La première chambre civile prononce une cassation pour défaut de base légale pour le second moyen, et ce sur le fondement de l’article 1360 du code de procédure civile. Revenons-en au principe : en matière de partages judiciaires, l’assignation introductive obéit à un formalisme exigeant et rigoureux. Le demandeur à l’action doit, en effet, à la fois fournir un descriptif sommaire du patrimoine à partager, préciser ses intentions quant à la répartition des biens et justifier des diligences entreprises en vue de parvenir à un partage amiable. C’est sur ce tout dernier point que la discussion se porte devant la Cour de cassation. Le demandeur au pourvoi avançait que cette justification des diligences amiables manquait dans l’assignation introductive. La sanction est redoutable car si l’article 1360 du code de procédure civile n’est pas respecté, c’est l’irrecevabilité qui est encourue (Civ. 1re 28 janv. 2015, n° 13-50.049, Dalloz actualité, 9 févr. 2015, obs. M. Kebir ; D. 2015. 263 ; ibid. 511, chron. I. Guyon-Renard ; AJ fam. 2015. 166, obs. J. Casey : « Mais attendu, d’une part, que l’omission, dans l’assignation en partage, de tout ou partie des mentions prévues à l’article 1360 du code de procédure civile, est sanctionnée par une fin de non-recevoir », nous soulignons).

Mais, il faut bien le dire, la première chambre civile n’a jamais été très claire sur ce qu’il fallait précisément entendre par de telles diligences. Est en cause l’expression choisie par l’article 1360 (à savoir les « diligences entreprises en vue de parvenir à un partage amiable ») qui peut renvoyer à des réalités finalement assez différentes et façonnées par une certaine appréciation des juges du fond. Les arrêts rendus sur la question sont épars et ne font pas apparaître de véritable ligne directrice, ce qui reste un facteur de difficulté pour les plaideurs. Quelques constantes ont pu être dégagées toutefois par la Cour de cassation. Le défaut de base légale opéré dans l’arrêt étudié aujourd’hui a pour principal mérite de disqualifier une situation en pointant ce qu’il ne faut, donc, pas faire.
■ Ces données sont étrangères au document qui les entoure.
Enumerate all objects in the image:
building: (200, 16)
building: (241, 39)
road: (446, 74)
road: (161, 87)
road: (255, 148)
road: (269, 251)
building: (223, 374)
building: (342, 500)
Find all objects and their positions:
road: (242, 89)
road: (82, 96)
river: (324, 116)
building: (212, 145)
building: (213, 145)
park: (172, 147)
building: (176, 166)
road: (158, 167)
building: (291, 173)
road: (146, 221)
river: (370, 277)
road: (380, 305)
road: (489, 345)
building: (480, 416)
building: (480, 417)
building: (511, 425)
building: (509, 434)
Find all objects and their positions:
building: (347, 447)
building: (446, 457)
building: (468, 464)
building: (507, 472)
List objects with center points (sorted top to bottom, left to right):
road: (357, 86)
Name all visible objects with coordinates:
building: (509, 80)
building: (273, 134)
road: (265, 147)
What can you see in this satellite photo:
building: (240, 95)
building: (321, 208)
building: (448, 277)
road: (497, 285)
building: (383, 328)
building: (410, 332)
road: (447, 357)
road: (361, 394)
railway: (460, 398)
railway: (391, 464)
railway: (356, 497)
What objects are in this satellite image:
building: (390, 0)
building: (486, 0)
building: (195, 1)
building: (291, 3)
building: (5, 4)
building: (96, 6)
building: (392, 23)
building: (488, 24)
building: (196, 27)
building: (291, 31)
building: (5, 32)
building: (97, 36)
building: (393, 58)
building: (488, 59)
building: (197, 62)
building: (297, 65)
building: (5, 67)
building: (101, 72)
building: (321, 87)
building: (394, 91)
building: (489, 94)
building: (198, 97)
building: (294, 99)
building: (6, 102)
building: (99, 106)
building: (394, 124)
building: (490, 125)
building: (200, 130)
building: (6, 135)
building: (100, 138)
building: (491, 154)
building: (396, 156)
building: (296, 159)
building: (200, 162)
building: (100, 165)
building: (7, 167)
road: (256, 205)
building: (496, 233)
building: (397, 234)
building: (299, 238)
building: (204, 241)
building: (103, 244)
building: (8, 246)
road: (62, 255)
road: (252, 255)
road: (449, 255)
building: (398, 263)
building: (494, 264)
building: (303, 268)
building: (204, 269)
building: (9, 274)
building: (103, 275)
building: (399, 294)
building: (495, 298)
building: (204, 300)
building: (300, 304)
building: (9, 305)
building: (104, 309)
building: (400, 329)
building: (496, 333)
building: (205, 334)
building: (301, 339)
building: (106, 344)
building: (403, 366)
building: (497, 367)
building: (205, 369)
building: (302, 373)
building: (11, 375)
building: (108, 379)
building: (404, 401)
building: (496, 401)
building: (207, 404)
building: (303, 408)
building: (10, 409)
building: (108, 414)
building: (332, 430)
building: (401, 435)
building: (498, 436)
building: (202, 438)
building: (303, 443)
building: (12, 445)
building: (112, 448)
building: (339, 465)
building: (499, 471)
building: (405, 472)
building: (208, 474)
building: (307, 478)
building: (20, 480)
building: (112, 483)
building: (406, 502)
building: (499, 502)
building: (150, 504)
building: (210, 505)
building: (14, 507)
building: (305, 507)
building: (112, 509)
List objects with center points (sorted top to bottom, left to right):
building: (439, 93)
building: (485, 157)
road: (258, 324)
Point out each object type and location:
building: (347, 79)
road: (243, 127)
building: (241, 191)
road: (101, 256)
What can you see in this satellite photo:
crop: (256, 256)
Les juges du fond avaient accepté de voir remplie la condition des diligences amiables en se fondant sur « une lettre adressée le 28 octobre 2013 par son avocate (ndlr, de la demanderesse) au notaire faisant état de ce que Mme M… serait d’accord pour quitter l’appartement et le vendre » (nous soulignons). La première chambre civile considère qu’une telle lettre ne peut pas caractériser, à elle seule, l’existence de diligences en vue de parvenir à un partage amiable (pt n° 14). L’orientation ne saurait pas vraiment être remise en question : comment une seule correspondance pourrait signer des diligences dont l’expression est, par ailleurs, libellée au pluriel dans le texte de l’article 1360 ? L’argument grammatical n’est pas forcément le plus déterminant, nous en conviendrons volontiers. Ce qui l’est, au contraire, reste le caractère qualitatif des démarches entreprises.

Si le plaideur rate le coche au moment de l’assignation elle-même, il est possible de régulariser ledit manque tant que la cause a disparu au moment où le juge statue, en produisant les démarches qui ont été effectuées en amont de l’assignation (Civ. 1re, 28 janv. 2015, n° 13-50.049, préc.). En l’espèce, la difficulté portait non seulement sur l’aspect quantitatif – il n’y avait qu’une seule correspondance – mais également sur l’aspect qualitatif car le courrier s’adressait au notaire et non aux coindivisaires. Cet aspect révélait ainsi que la pièce produite n’était pas vraiment une diligence amiable mais plutôt une discussion avec l’officier public ministériel sur la position de la première épouse encore en indivision avec le de cujus à son décès. La solution aurait été différente si, avec cette correspondance, étaient produits des courriers adressés directement aux indivisaires, ou à leurs conseils, et témoignant d’une volonté de discussion pour parvenir à la sortie de l’indivision.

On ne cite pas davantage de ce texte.